I think your cheeks need to be smoothed out onto the body a bit more. Otherwise, that's a great muzzle you got going! and the eyes look good too! Do you have a side picture?
Here's a great example of how to get the cheeks to fade into the head.


----------



## Strangeguy32000 (Mar 4, 2016)

Side view here. (Don't mind Metroplex)


----------



## Zrcalo (Mar 4, 2016)

hmm. you've got a nice muzzle going on.. but I think the cheeks need to be back more and add structure to the head. As it stands right now, the forehead is too high. so I would probably add more slope to the bridge of the nose inbetween the eyes and start fleshing out the sides of the head. You're looking good so far!!

like this:


----------



## Strangeguy32000 (Mar 4, 2016)

I see.
Perhaps I should start from scratch (never really liked the bucket method)

From that side view, the snout is far longer than I thought it was when I cut it out of the block.


----------



## Zrcalo (Mar 4, 2016)

Strangeguy32000 said:


> I see.
> Perhaps I should start from scratch (never really liked the bucket method)
> 
> From that side view, the snout is far longer than I thought it was when I cut it out of the block.



I've found with the bucket method, you can shave off a good part of the top of the head. But yeah.. I've used that method before.. you kinda have to make everything really big and toony to make up for the amount of foam that makes up the bucket head.

that being said... I used the bucket method for my first fursuit head:  I made the same mistake with the large forehead and narrow muzzle.but I fixed that by moving the eyes up and adding see-through material where the eyes used to be.. so I actually saw out /below/ the eyes.


----------



## Strangeguy32000 (Mar 4, 2016)

I think once my styrofoam head form comes in (whenever the hell THAT happens) I'll cut about 3/4ths of the snout off and install the build on a balaclava (I HAVE a head form, but it's too small to best emulate my head's circumference, so building on it would be a mistake)


Eh, what the hell, I'll take your advice, ZRCalo.
I've cut it up a bit more to have a more snug fit and later I'll build out the cheeks, bridge, and the eyebrows.

Still don't know how I'm gonna do the ears or lower jaw.


----------



## Zrcalo (Mar 4, 2016)

Strangeguy32000 said:


> Eh, what the hell, I'll take your advice, ZRCalo.
> I've cut it up a bit more to have a more snug fit and later I'll build out the cheeks, bridge, and the eyebrows.
> 
> Still don't know how I'm gonna do the ears or lower jaw.



When using the bucket method, you put a slit where your mouth would be, and then build the mouth around that. So you have a moving jaw and can have circulation. I've never built a head with a removeable jaw.. so... maybe look at beastcub tutorials?

The best place to recieve info about making fursuits and getting critiques is to go here:
fursuit.livejournal.com: How DO you make those Animal Costumes? (Fursuits)


----------



## Strangeguy32000 (Mar 4, 2016)

Am I doing it right?




No it looks like I am not.


----------



## Zrcalo (Mar 5, 2016)

It's coming along!

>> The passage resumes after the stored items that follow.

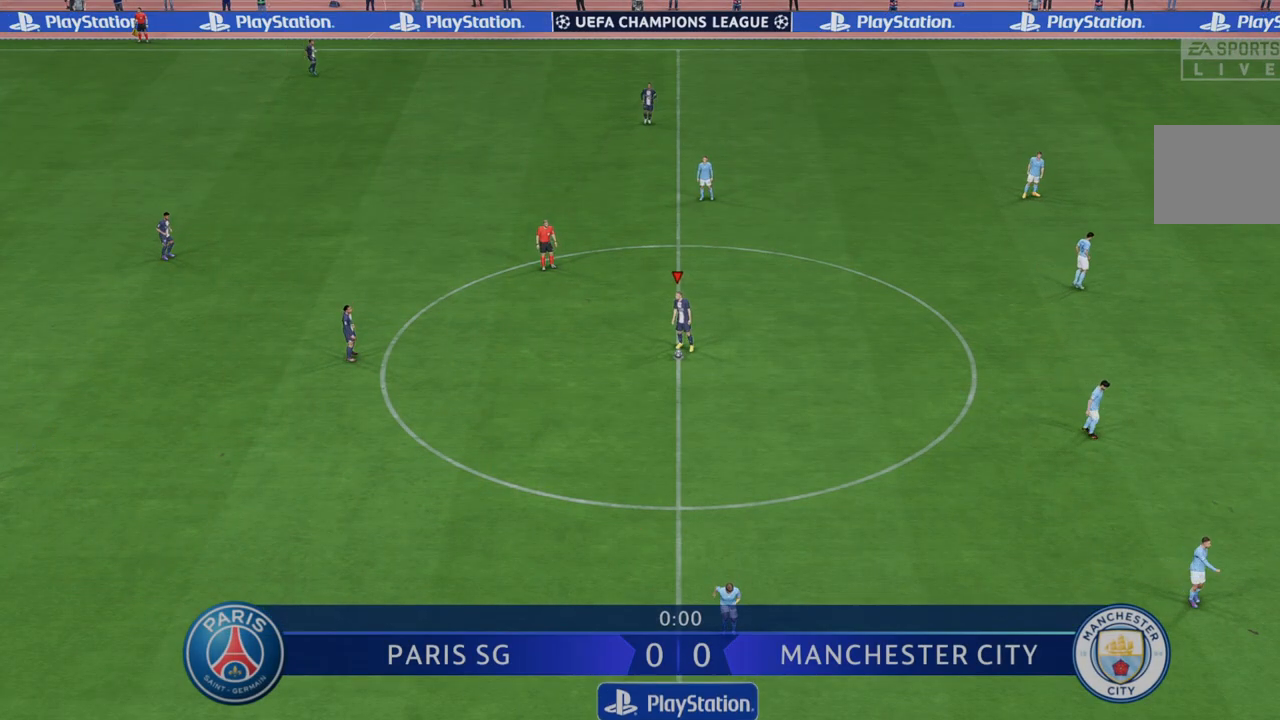
{"dt_ms": 500, "buttons": [], "left_stick": "center", "right_stick": "center", "events": []}
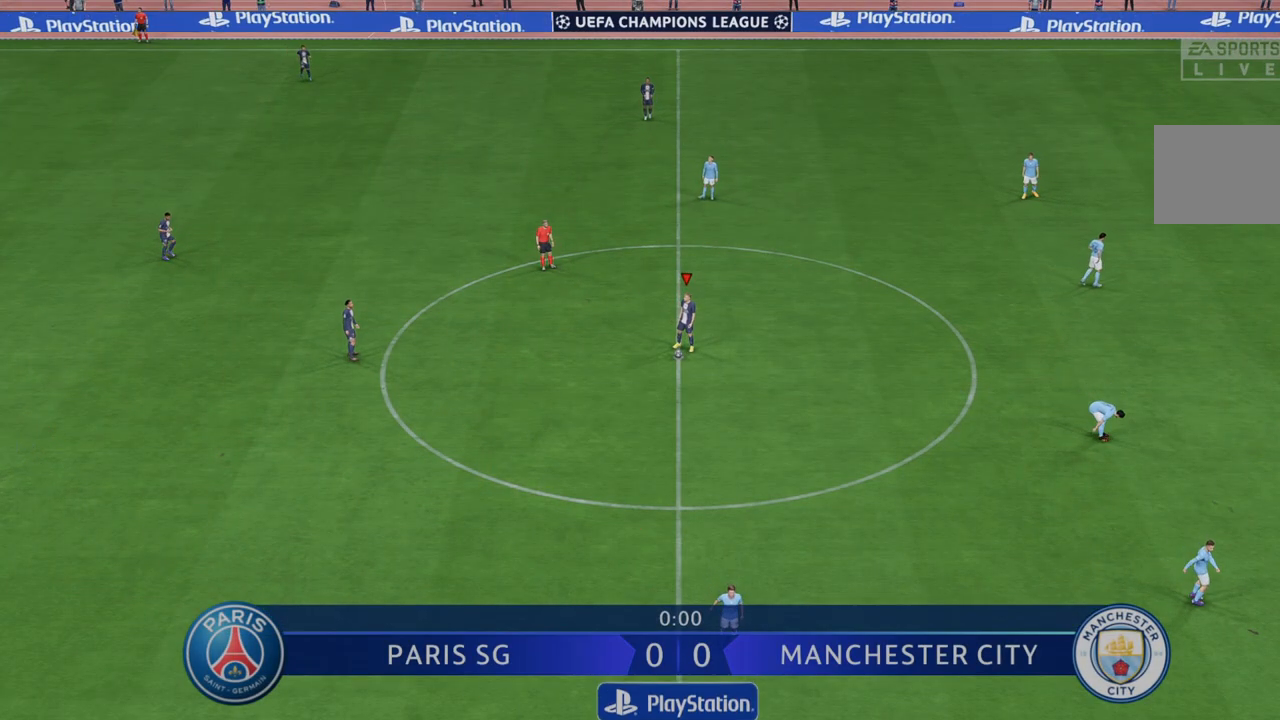
{"dt_ms": 500, "buttons": [], "left_stick": "center", "right_stick": "center", "events": []}
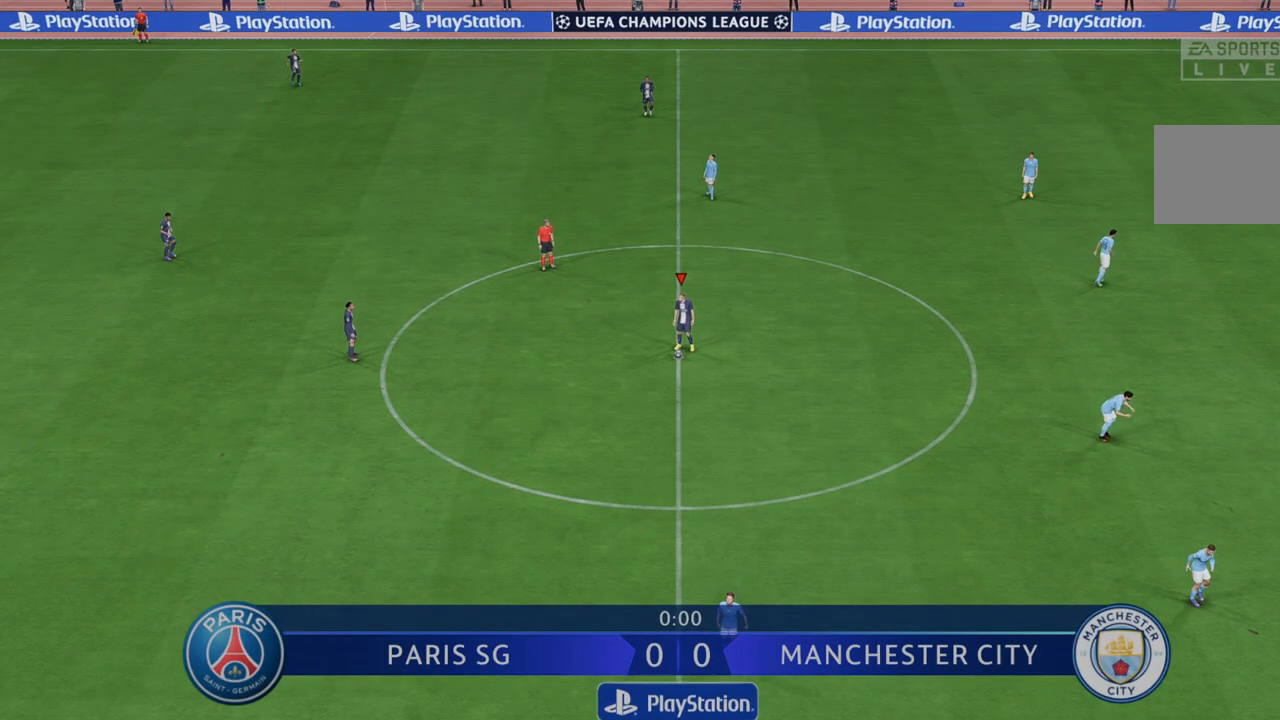
{"dt_ms": 500, "buttons": [], "left_stick": "center", "right_stick": "center", "events": []}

Dont give up!
@Strangeguy32000


----------



## Strangeguy32000 (Mar 10, 2016)

More work done!
Front View




Left side




Right side





Yeah, it's uneven. But this is the first time I've ever done this.
I'm thinking I'll try connecting the lower jaw (seen in the background) to the rest of the head with strips of 1/2" craft foam.

I'll figure out how to do the ears yet.

God bless DeWalt Tools breakaway utility knife.


----------



## Strangeguy32000 (Mar 15, 2016)

Got some work done on Dack today.
He now has a jaw








I've also affixed the new soles on the Feetpaws, but it's just an AF mat cut to size and glued to a pair of cruddy old skate shoes with canid toes on the front, nothing to write home about.


----------



## Notkastar (Mar 15, 2016)

Huh, Honestly I didn't know people made them from scratch before.
Good on ya for going the extra mile =)


----------



## Strangeguy32000 (Mar 15, 2016)

Yeah, I can't justify spending $1000+ on a costume I'll only wear on special occasions, so I looked into all the tutorials I could find, and set to work building this thing.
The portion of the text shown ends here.